Overview

The Curity Identity Server comes with an alarm subsystem that monitors functions in the server and dependencies to other services for problems. The alarm subsystem is based on the IETF standard RFC 8632. When an undesired state in the system is detected, an alarm is raised, and later when the issue is resolved the same alarm is cleared.

If the same issue is found several times on the same node, the same alarm changes state. This means that an alarm is a state object in the Curity Identity Server with a status history describing the changes over time.

Note

An Alarm in the Curity Identity Server signifies an undesirable state in a subsystem or external resource that requires corrective action.

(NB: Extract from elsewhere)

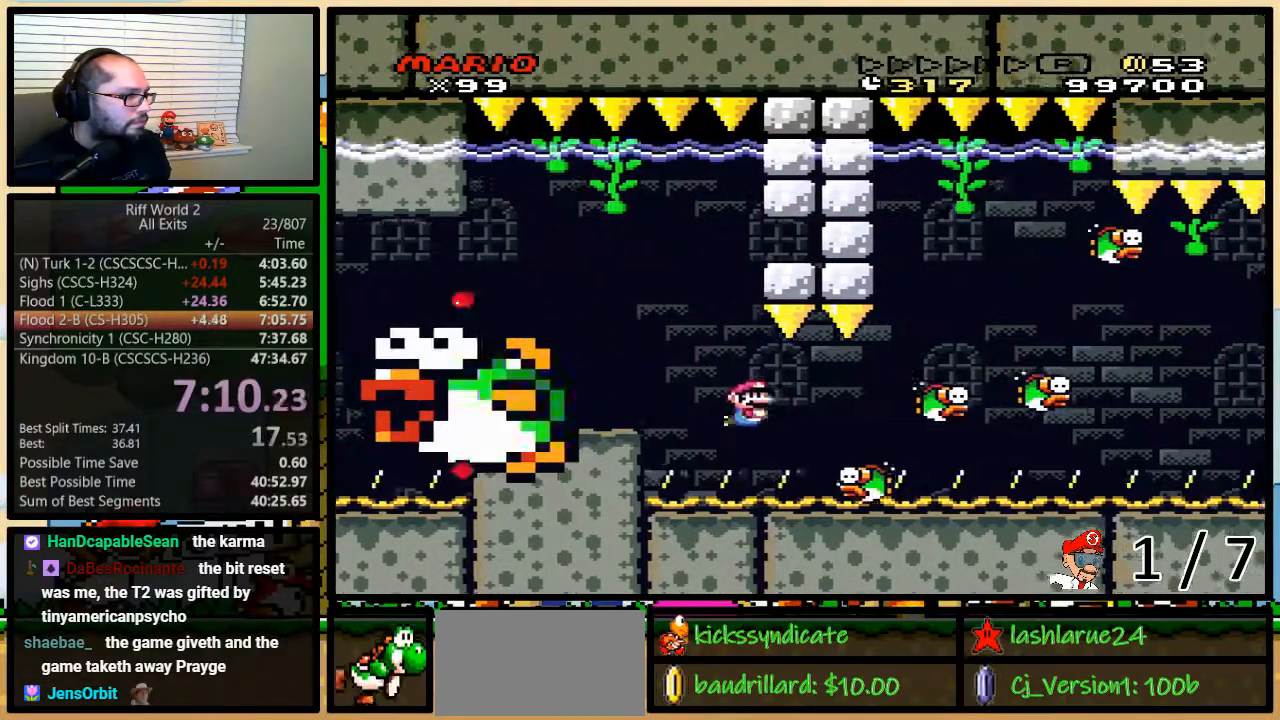
{"buttons": ["Y", "DPAD_DOWN", "DPAD_RIGHT"], "events": [[17, "B", "down"], [167, "B", "up"], [267, "B", "down"], [350, "B", "up"]]}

The primary goal for an alarm is to reduce the time it takes to identify what system is causing the undesired condition. Many alarms in the Curity Identity Server are raised when the server is unable to communicate with configured dependencies such as databases or HTTP services. Errors stemming from such sources are often hard to identify since they manifest during login and token issuance. The time it takes for the operator to come to the conclusion that it is the http service that is down is valuable during an incident and the alarms will assist in this process.

Terminology

Term Definition
Alarm A faulty state detected by the system that requires administrative action
Alarm Type A string that identifies the particular type of alarm, such as failed-connection
Notification A message sent when an alarm has changed state
Cleared true if the alarm is currently raised or false if it is cleared
Alarming Resource The configured component in the Curity Identity Server that raised the alarm
Impacted Resource Other configured components that depend directly or indirectly on the alarming resource
Node The runtime-service that raised the alarm
Severity The level of impact the alarm may have on the system

The Alarm Object

An alarm is not an event. The alarm is an object with a state, that can be either raised or cleared. Whenever the state changes, the same alarm is updated with the new state. A notification is sent via the Alarm Handlers for each state change. The receiver of the notifications can correlate the incoming messages via the alarm id.

The Alarm Identifier

Internally, the Curity Identity Server will map the states to the same alarm objects keyed as follows:

nodeId + resourcePath + alarmType

Where:

  • nodeId is the ID of the runtime service that raised the alarm
  • resourcePath is the path to the configured element that raised the alarm
  • alarmType is the type of alarm raised

It is possible that the same alarm is raised on multiple nodes. This would be represented as separate alarms inside Curity but can of course be correlated in external systems by omitting the nodeId when correlating, if so desired; however, valuable information may be lost if the nodeId is not considered when acting on alarms.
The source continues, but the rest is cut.